慌ただしい一日。――[509]生誕19,0684

 昨夜の願いも空しく、風邪はいよいよ本格的に悪化。とはいえ年寄りゆえに悪化の道もゆっくりゆっくり忍び寄る。鼻水だらだらに喉の痛みが加わり、徐々に体が熱っぽくなる。このクソ忙しいときになんなんだと思いながらも毒づく矛先が見つからないので、黙って市販の風邪薬を胃に流し込んで昼過ぎに西荻窪へ。
 ウォーミングアップをパスして遅れて稽古場に入った演出家に、すかさず「顔が白いですよ」と声が飛ぶ。はい、その通り。どんより重い頭の中も真っ白です。
 『幽霊人命救助隊』は本日、テキレジ完了及びキャスティング確定……のはずが脚本の決定稿が未だにまとまらず、作品についての意見を出し合ってもらうものの、とりつく島もない空気は嫌が応にも重く重く垂れ込める。
 
 稽古の予定を1時間早く切り上げ、4時半頃に「ドラマ・イン・エデュケーション」ワークショップに顔を出す。
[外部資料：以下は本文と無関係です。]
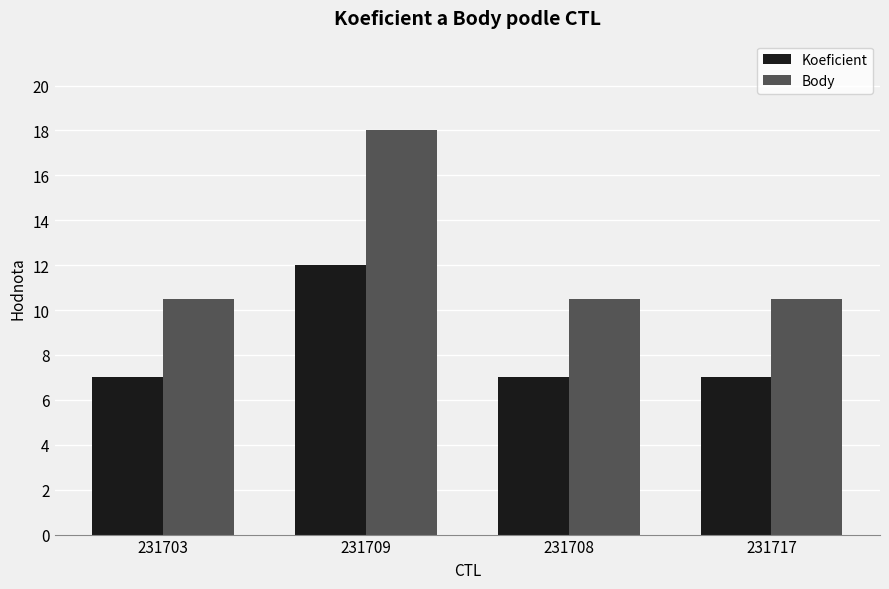

What is the sum of all Koeficient values?

33.0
その講師を務めるため一昨日、日本にやって来たドラマ教育のエキスパート、ケンと2年ぶりの再会。「ハーイ、ケン」とこちらが気恥ずかしさを捨ててハグしようと近づくと、ケンは日本人顔負けのお辞儀をして握手を求めてくる。
 ケンは今ロンドンで巻き起こっている暴動について「若者が怒ってるんだ」と珍しく熱を込めて厳しい顔で語る。それにまったく知らなかったのだが、イギリスでは劇場への助成金が去年からすべて打ち切られたらしい。「俳優のトレーニングもストップしてる」らしい。母国の現状を嘆くケンの話を聞きながら、おいおいすぐに欧米を真似たがる日本がそれに追随したらどうなるんだ?自己チュー演出家もまた我が国の文化政策の行く末が不安になる。
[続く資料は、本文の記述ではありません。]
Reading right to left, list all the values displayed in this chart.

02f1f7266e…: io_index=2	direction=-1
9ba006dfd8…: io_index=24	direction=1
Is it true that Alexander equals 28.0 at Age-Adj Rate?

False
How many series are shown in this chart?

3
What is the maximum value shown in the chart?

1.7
 ケンと一緒に食事に出て積もる話に花を咲かせたかったが、「See you next year」と言って別れ(我が身は明日から広島入りなので今年はもう会えない)、風邪引き演出家は暑さによれよれになりながら、今度は西新宿の稽古場へ。
 
『誰も見たことのない場所』、今日は後半部分を返しつつ通る……はずが、若手の演技に手こずり、同じ場面を何度も繰り返したため最後まで行けずに時間切れ。これまた芝居は大丈夫なのか?という不穏な空気が垂れ込める。
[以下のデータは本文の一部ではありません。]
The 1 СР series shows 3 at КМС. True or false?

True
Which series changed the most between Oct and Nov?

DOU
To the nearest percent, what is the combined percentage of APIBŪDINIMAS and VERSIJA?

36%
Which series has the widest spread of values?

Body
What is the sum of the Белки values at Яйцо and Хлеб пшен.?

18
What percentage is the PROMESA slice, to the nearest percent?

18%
 10時に稽古を終えると、その後は本日稽古見学に来ていた共同通信記者の取材で近くのファミレスへ。今年4年目というその女性記者は取材意欲旺盛であれやこれやと質問が尽きず、12時になってようやく西新宿を後にする。
 体調はいっこうに回復しそうにない。
威風ある門構え.JPG
威風ある門構え。ほぼ45度に伸びる樹木も「我が道を行く」を窺わせる。